26.Bölüm: 'Döngü'

533 56 117
                                    


Ben geldim!!!

Güzel olduğunu umduğum bir bölümle karşınızdayım. Ve ve ve yazım hataları için özür dilerim.... Umarımmm beğenirsiniz ❤️

❄️

Bulutların arasından süzülen şimşek, tepemde bir sokak lambası gibi parıldarken lacivert bulutlar simsiyah gökyüzünün üzerinde dört nala koşturuyordu. Gökyüzü, yeryüzünü yağmurla tehdit ederken yaklaşık bir saattir pencerenin önüne dikilmiş bu muazzam ama bir o kadar da ürkütücü olan manzarayı izliyordum.

Okulun en alt katındaki spor salonlarından birindeydim. Bulunduğum kat dahil şu anda okulda güvenlik görevlisi dışında kimsecikler yoktu. Bugün okula çok erken gelmiştim ve bunun nedeni uyuyamıyor olmamdan kaynaklıydı. Dün Selim ile başımdan geçenleri konuştuktan sonra hiç uyuyamamıştım. Beni uyutmayan şey ona gerçekleri korkusuzca anlatmam mıydı yoksa kan tahlilleri raporlarını sürekli düşünmem miydi bilmiyorum ama bütün gece gözümü bile kırpmamıştım. Ben evden çıkarken gün bile doğmamıştı muhtemelen.
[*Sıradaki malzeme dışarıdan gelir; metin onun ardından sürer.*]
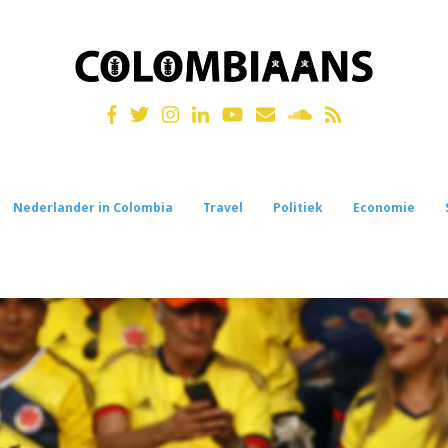
Nederlander in Colombia
Travel
Politiek
Economie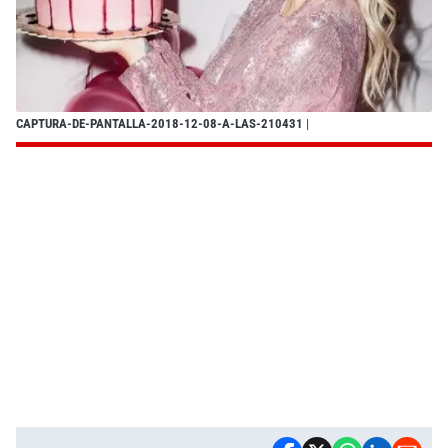
CAPTURA-DE-PANTALLA-2018-12-08-A-LAS-210431
|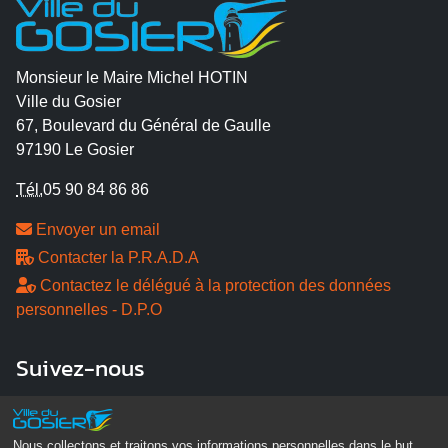
Monsieur le Maire Michel HOTIN
Ville du Gosier
67, Boulevard du Général de Gaulle
97190 Le Gosier
Tél.
05 90 84 86 86
Envoyer un email
Contacter la P.R.A.D.A
Contactez le délégué à la protection des données
personnelles - D.P.O
Suivez-nous
Nous collectons et traitons vos informations personnelles dans le but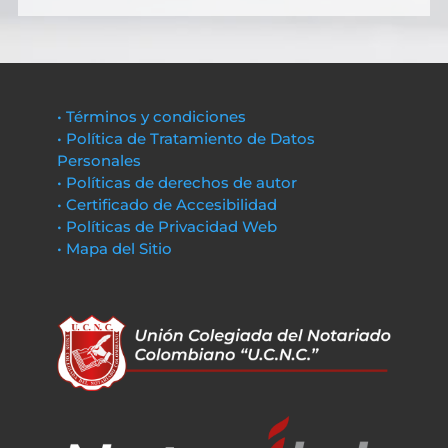
• Términos y condiciones
• Política de Tratamiento de Datos
Personales
• Políticas de derechos de autor
• Certificado de Accesibilidad
• Políticas de Privacidad Web
• Mapa del Sitio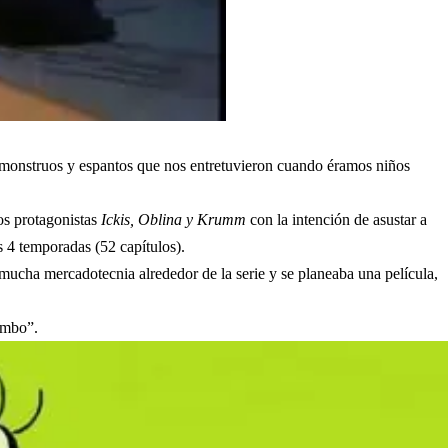
r, monstruos y espantos que nos entretuvieron cuando éramos niños
los protagonistas
Ickis, Oblina y Krumm
con la intención de asustar a
as 4 temporadas (52 capítulos).
cha mercadotecnia alrededor de la serie y se planeaba una película,
imbo”.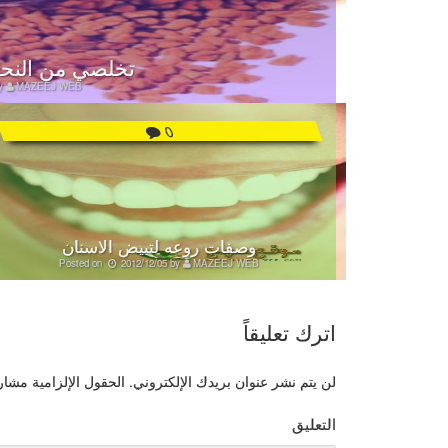
تخلصي من النحا
y
MAZEEJ WEB
0
وصفات روعه لتبيض الاسنان
Posted on
2012/12/05
by
MAZEEJ WEB
اترك تعليقاً
لن يتم نشر عنوان بريدك الإلكتروني.
الحقول الإلزامية مشار إ
التعليق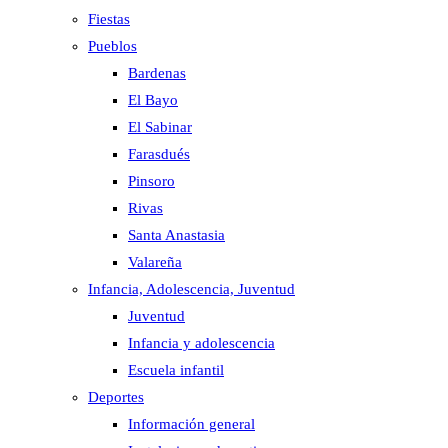
Fiestas
Pueblos
Bardenas
El Bayo
El Sabinar
Farasdués
Pinsoro
Rivas
Santa Anastasia
Valareña
Infancia, Adolescencia, Juventud
Juventud
Infancia y adolescencia
Escuela infantil
Deportes
Información general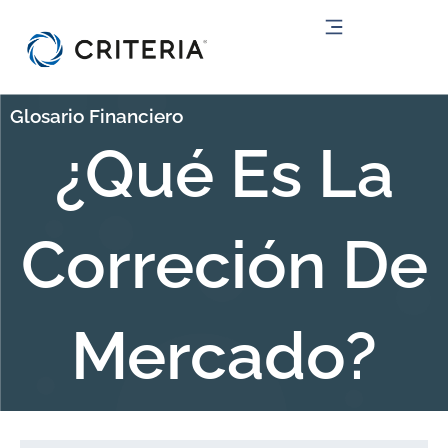
Ir
al
contenido
Glosario Financiero
¿Qué Es La
Correción De
Mercado?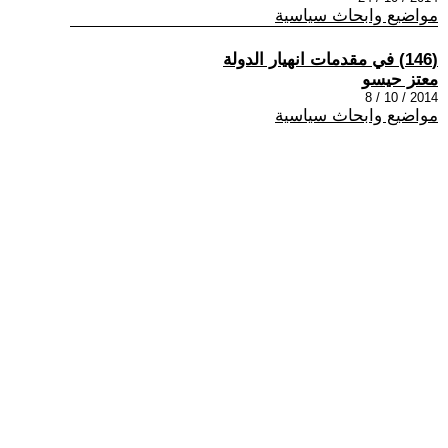
مواضيع وابحاث سياسية
(146) في مقدمات انهيار الدولة
معتز حيسو
2014 / 10 / 8
مواضيع وابحاث سياسية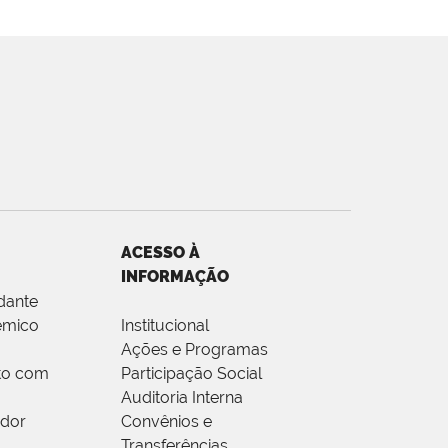
ACESSO À
INFORMAÇÃO
dante
êmico
Institucional
Ações e Programas
to com
Participação Social
Auditoria Interna
idor
Convênios e
Transferências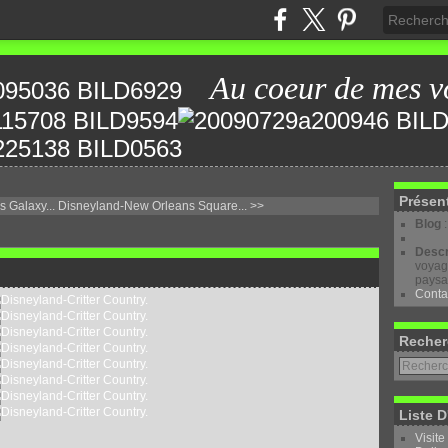
Au coeur de mes v
Présen
 Galaxy...
Disneyland-New Orleans Square... >>
Blog
Descr
voyage
paysa
Conta
Recher
Liste D
Visite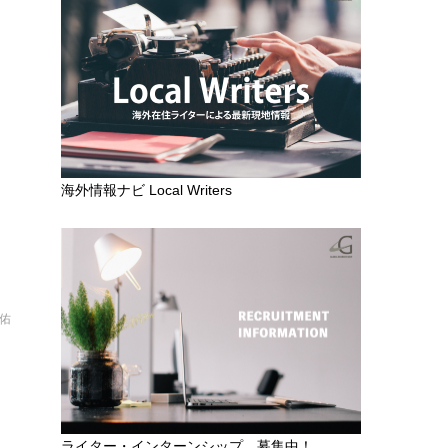
ト
の
海外情報ナビ Local Writers
聡佑
齢
ライター・インターンシップ 募集中！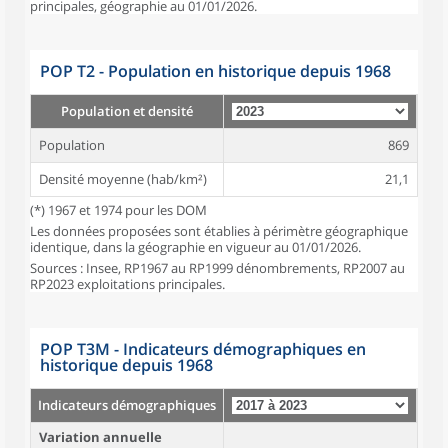
principales, géographie au 01/01/2026.
POP T2 - Population en historique depuis 1968
Population et densité
Population
869
Densité moyenne (hab/km²)
21,1
(*) 1967 et 1974 pour les DOM
Les données proposées sont établies à périmètre géographique
identique, dans la géographie en vigueur au 01/01/2026.
Sources : Insee, RP1967 au RP1999 dénombrements, RP2007 au
RP2023 exploitations principales.
POP T3M - Indicateurs démographiques en
historique depuis 1968
Indicateurs démographiques
Variation annuelle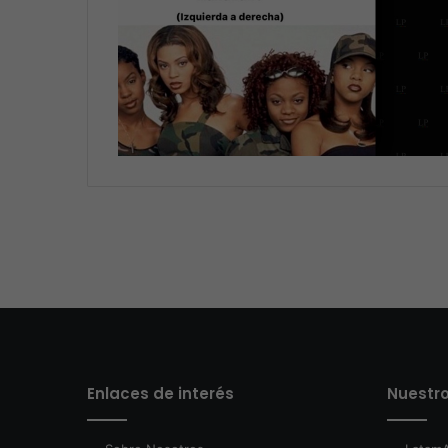
Enlaces de interés
Nuestro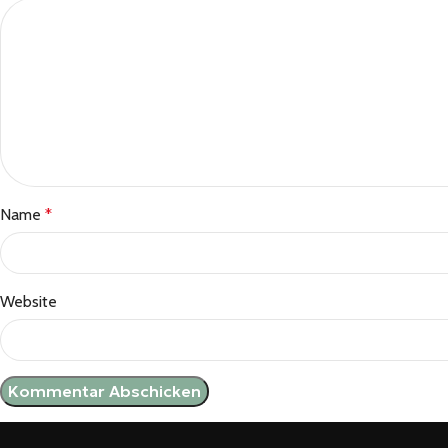
Name
*
Website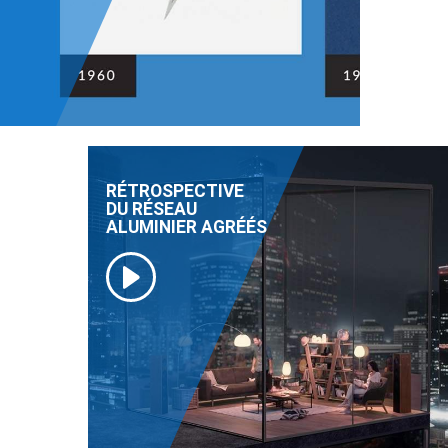
RÉTROSPECTIVE
DU RÉSEAU
ALUMINIER AGRÉÉS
Şu anda saat kaçtı? Ondan bile bihaberdim. Bulunduğum salon kapkaranlıktı, sadece pencereden süzülen şimşeğin ışığı bazen loşluk veriyordu. O kadar.

Hiç ışık yoktu.

Hiç.

Kollarımı göğüsümün üzerinde toplayıp derin bir iç çektim. Kasvetli nefesim buhar olup, gecenin karanlığına akarken okul ceketim titreşti. Gözlerimi şimşeklerden çekmeden kasıldığımda bir titreşim daha yaşamıştım ve bu dağınık kafamı yerine getirmişti. Telefonum titriyordu, okul ceketim değil.

Cebimden telefonu çıkartıp zorlanarak bakışlarımı ekrana çevirdim. Selim'den iki mesaj...

Kaşlarım saniyesinde çatıldı. Saat altı buçağa geliyordu. Selim'in bu saatte uyanık olması...İmkansızdı. Aklıma gelen şeyle parmağımı mesaj paneline götürmek üzereydim ki telefonum çalmaya başlayınca arayan kısmına bakmadan telefonu açıp kulağıma götürdüm. "Selim?"

"Sen haklıydın." diyen Selim'in sesi uykudan yoksundu. Sanırım o da benim gibi uyumamıştı. "Sen yüzde yüz haklıydın! Başından beri raporlarda bir bokluk vardı!"

Kirpiklerimi usulca kısarak pencereden uzaklaşıp karanlık spor salonuna bir bakış attım. Hâlâ yalnızdım. "Ne oluyor?"

"Doktordan mesaj geldi şimdi. İki raporun bütün sonuçları değiştirilmiş ve bil bakalım niye?"

Çatılan kaşlarımı gevşetirken saatlerdir beklediğim sonucun bu saatte çıkması beni anlık afallatmıştı ama çabuk toparlandım. "Niye?"

"İlk raporda Cenk'in vücudunda yüksek dozda uyuşturucu maddeye rastlanmış çünkü. Bu yüzden değiştirilmiş! İkinci rapor ise tertemiz! Cenk sanki hiç kanına bu maddelerden bulaştırmamış gibi." Selim duraksadığında anladığım şeyle kendime lanet okudum. Tabii ya... "Orospu çocukları böyle önemli raporları değiştirecek kadar ileri gidebiliyorlar, Nevra! Buna inanamıyorum. Biz neyle mücadele diyoruz?!"

Zihnimdeki çarkların sesini dinledim. Çarklar döndüler, döndüler, döndüler ve dur noktalarına ulaştıkları ilk anda çıkardıkları sesi yok ettiler. Ela gözlerim çakan son şimşeğin rengine kitlendi. Yüzümün yarısını aydınlatan şimşeğin güçlü varlığını beynimin içinde hissederken "Tahmin etmeliydim." diye fısıldadım. "Tahmin etmeliydim. Nasıl tahmin edemedim?"

"Kullandığı güçlü bir uyuşturucu çeşidiymiş." dedi Selim beni umursamadan. "Doktorun söylediğine göre idrar tahlilinde de çıkacak cinstenmiş çünkü ilk tahlillerinde anlayamadığım, böbreklerle ilgili olan birkaç oran normalin üstünde çıkmış. Bu oranların yüksekliği göze alınınca idrar tahlillerinde de aynı sonucun çıkabileceğini söyledi."